Die Frankfurter Rundschau hat das Thema noch einmal aufgerollt und wartet mit einem interessanten Vorschlag auf. So weist der Versichererverband GDV auf die hohe Ablehnungsquote von 30 Prozent hin und ein Verbraucherportal empfiehlt daher den Abschluss einer Rechtsschutzversicherung. Diese sollte drei Monate nach Abschluss der BU beantragt werden und möglichst nicht vom selben Anbieter stammen.
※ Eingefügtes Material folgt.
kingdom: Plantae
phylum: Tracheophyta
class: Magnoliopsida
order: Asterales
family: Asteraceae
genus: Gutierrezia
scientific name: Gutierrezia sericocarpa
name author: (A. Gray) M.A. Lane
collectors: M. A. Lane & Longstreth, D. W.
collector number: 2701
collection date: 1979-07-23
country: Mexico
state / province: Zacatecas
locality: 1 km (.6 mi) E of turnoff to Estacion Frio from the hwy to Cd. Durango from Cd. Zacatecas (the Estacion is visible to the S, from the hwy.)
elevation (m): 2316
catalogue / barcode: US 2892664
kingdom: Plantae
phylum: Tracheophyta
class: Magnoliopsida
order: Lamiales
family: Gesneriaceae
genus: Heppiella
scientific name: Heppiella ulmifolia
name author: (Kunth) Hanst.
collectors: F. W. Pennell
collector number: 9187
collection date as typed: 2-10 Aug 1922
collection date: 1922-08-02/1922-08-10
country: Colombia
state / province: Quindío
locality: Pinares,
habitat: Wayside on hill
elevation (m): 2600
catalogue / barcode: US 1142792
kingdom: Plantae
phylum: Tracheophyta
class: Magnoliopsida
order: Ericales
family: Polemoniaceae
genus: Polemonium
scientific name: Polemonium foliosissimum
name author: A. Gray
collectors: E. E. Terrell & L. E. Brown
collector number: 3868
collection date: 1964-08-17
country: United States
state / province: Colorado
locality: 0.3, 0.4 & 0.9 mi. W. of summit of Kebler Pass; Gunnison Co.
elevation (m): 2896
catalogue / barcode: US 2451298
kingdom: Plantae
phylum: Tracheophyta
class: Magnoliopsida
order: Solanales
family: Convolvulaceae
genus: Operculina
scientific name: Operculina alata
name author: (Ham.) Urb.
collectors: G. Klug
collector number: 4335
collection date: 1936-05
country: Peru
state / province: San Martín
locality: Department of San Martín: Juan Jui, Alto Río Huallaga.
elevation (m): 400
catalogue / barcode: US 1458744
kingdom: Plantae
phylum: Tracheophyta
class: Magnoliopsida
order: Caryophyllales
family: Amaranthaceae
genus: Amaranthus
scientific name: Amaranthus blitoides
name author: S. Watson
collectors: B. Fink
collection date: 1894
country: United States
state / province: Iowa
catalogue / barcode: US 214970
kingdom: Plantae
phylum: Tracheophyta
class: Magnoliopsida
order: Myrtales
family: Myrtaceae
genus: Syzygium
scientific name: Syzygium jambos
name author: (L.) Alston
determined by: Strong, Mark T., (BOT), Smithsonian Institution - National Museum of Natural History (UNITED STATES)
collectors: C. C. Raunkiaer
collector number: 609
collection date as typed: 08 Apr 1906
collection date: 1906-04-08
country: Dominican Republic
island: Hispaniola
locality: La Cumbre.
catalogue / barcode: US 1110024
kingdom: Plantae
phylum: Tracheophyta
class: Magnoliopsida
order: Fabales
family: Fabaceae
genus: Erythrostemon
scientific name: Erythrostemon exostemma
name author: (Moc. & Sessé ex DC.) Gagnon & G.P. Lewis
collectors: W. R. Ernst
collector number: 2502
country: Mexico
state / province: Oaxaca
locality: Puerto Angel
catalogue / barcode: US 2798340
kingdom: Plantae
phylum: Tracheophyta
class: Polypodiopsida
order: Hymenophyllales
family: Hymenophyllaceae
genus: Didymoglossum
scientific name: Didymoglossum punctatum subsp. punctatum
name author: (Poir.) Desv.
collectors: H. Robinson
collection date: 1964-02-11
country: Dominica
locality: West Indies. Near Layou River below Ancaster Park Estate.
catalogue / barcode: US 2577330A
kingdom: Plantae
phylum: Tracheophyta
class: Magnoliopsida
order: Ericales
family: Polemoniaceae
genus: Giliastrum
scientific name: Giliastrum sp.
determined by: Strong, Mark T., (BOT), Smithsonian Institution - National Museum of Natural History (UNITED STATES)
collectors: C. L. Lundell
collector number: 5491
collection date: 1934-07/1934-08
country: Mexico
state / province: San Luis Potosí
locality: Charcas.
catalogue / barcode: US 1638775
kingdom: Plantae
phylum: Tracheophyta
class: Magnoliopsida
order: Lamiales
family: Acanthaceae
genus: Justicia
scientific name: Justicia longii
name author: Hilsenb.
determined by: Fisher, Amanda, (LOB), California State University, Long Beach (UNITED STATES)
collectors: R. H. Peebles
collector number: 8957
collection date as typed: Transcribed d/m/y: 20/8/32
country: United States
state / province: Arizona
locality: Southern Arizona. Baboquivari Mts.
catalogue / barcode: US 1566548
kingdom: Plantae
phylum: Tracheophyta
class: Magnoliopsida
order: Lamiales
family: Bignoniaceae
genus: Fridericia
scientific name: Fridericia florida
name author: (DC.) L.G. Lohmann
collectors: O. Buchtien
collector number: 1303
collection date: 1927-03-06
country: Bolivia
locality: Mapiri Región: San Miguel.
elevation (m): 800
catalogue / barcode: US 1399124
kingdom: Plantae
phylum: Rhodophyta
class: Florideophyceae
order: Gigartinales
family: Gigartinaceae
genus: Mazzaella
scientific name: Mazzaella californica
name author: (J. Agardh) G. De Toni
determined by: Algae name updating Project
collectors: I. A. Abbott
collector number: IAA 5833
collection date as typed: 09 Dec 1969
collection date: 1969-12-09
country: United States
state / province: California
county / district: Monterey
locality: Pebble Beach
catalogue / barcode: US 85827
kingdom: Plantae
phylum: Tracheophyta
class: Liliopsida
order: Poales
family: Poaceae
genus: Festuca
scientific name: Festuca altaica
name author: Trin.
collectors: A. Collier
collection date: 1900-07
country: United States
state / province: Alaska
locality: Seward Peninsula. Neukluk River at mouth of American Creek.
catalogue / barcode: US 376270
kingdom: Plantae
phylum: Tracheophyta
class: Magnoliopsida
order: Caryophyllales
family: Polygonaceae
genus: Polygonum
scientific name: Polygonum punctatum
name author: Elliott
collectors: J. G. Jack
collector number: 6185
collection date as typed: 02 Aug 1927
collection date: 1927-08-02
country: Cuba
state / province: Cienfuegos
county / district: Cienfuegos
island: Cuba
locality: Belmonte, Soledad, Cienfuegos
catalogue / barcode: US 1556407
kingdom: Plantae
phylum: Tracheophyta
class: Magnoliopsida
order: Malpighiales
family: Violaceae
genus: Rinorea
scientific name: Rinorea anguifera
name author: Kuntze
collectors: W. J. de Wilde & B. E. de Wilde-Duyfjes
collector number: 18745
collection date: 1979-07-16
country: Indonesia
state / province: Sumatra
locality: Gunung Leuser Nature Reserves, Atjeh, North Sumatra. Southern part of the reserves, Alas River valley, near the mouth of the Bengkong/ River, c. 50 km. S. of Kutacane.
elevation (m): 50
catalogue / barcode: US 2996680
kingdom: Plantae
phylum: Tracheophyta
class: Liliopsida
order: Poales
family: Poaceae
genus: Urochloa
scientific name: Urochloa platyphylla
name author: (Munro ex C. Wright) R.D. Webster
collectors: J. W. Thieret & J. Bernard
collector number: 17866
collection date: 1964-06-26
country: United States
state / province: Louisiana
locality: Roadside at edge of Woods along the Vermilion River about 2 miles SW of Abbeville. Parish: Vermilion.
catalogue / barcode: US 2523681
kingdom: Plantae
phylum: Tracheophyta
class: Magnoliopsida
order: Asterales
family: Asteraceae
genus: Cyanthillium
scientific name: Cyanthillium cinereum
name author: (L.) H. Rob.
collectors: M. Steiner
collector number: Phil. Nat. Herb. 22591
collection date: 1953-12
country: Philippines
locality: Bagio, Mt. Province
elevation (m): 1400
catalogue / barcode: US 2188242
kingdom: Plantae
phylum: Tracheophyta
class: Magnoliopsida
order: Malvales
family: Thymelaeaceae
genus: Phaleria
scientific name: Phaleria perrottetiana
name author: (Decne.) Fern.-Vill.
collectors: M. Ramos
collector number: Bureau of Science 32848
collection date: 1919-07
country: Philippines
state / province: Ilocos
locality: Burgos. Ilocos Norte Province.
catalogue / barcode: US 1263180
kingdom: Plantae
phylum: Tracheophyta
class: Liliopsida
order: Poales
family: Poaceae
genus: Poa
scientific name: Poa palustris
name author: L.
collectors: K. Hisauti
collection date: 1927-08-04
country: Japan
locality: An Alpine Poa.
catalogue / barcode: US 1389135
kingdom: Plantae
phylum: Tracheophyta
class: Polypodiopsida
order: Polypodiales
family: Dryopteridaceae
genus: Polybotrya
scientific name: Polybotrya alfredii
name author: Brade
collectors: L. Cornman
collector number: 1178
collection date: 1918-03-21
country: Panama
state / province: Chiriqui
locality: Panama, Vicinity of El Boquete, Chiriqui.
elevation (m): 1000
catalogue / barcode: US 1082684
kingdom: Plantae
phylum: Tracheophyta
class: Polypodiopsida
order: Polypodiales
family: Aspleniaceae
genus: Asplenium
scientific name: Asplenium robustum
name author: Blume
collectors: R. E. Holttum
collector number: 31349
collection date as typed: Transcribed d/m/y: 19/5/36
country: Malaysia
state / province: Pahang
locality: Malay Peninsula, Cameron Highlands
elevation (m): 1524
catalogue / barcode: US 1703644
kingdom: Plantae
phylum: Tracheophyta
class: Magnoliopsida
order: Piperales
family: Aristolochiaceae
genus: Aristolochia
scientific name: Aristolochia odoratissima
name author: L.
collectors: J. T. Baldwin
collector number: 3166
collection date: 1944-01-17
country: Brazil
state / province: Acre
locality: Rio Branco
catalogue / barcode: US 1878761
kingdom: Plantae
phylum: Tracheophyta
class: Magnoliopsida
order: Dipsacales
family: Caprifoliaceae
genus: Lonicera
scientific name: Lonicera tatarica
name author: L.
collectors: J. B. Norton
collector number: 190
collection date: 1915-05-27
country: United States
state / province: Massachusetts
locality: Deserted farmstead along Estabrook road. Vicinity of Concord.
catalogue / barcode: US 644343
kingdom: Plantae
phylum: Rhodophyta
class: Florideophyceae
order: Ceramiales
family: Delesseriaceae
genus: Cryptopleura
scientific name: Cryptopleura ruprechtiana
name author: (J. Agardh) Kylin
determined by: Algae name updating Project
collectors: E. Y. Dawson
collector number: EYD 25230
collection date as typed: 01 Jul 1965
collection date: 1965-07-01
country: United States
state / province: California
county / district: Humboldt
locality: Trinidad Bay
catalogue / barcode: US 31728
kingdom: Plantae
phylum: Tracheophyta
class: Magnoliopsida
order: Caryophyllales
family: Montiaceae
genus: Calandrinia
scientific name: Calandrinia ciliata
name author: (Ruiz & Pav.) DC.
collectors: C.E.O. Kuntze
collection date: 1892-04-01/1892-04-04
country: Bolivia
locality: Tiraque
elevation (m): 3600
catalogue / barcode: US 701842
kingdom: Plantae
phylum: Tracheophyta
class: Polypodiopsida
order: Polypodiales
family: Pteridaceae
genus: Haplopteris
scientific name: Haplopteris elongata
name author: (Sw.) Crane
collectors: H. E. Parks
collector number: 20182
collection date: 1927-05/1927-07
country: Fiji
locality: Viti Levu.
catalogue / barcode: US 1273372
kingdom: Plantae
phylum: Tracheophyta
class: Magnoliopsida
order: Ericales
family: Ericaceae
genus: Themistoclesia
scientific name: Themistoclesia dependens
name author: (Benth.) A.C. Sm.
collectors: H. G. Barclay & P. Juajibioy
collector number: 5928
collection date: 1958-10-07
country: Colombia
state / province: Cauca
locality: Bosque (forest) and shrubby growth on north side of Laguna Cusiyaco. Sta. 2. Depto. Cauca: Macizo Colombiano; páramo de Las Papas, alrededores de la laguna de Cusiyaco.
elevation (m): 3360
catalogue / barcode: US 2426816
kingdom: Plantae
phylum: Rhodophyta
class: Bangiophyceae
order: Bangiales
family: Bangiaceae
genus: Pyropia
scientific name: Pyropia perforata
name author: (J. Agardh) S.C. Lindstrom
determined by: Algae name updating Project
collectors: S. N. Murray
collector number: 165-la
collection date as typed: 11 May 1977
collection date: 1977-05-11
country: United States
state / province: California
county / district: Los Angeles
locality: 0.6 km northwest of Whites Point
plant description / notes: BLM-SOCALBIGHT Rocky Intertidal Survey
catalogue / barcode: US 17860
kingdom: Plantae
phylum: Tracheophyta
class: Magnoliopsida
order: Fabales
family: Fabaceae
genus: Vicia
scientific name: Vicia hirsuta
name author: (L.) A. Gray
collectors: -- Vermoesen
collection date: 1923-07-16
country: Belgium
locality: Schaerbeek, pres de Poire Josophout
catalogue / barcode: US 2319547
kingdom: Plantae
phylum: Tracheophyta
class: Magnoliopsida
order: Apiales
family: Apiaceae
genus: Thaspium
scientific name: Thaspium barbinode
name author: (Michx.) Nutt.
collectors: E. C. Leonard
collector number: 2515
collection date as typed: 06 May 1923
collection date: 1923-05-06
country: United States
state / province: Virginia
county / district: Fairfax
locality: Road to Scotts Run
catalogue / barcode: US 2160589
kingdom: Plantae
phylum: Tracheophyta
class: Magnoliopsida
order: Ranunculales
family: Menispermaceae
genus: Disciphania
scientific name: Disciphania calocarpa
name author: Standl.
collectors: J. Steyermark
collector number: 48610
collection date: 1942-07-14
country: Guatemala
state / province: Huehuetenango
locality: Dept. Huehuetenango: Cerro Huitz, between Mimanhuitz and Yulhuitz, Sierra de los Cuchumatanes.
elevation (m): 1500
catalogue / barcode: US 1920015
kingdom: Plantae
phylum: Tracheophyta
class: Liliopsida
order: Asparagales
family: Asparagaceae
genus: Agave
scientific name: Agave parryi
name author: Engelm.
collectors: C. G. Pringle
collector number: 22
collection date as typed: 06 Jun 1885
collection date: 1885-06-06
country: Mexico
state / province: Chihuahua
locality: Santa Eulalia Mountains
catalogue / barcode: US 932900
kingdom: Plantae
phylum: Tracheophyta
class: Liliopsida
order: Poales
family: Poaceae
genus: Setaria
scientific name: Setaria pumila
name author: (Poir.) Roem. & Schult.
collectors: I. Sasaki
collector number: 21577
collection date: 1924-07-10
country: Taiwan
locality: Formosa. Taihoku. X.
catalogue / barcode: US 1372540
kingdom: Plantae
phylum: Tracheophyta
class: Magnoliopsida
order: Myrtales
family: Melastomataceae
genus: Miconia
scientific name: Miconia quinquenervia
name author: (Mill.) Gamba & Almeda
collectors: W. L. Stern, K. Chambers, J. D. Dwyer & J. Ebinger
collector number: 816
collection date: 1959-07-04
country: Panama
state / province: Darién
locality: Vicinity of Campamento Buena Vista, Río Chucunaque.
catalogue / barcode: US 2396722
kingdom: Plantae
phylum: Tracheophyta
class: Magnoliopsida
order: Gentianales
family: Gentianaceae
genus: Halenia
In der Rechtsschutzversicherung muss explizit erwähnt sein, dass auch Auseinandersetzungen im Kontext einer Berufsunfähigkeitsversicherung (BU) inbegriffen sind. Im Fall der Fälle können so Rechtsansprüche einfacher (und vor allem ohne finanzielles Risiko) durchgesetzt werden. Wohlgemerkt: Statistiken zeigen, dass es bei der Ablehnung selten um eine Totalverweigerung seitens der BU geht, sondern eher Fragen nach dem Grad einer Berufsunfähigkeit geklärt werden müssen. Zudem existieren in manchen Verträgen juristische Lücken.

Zuguterletzt wird bei Abschluss einer BU tatsächlich dazu geraten, einen Anbieter mit guten Ratings bei Moodys, S&P und Fitch zu achten, damit das Unternehmen auch noch nach 20 oder 30 Jahren am Markt vertreten ist und die Rente bezahlen kann.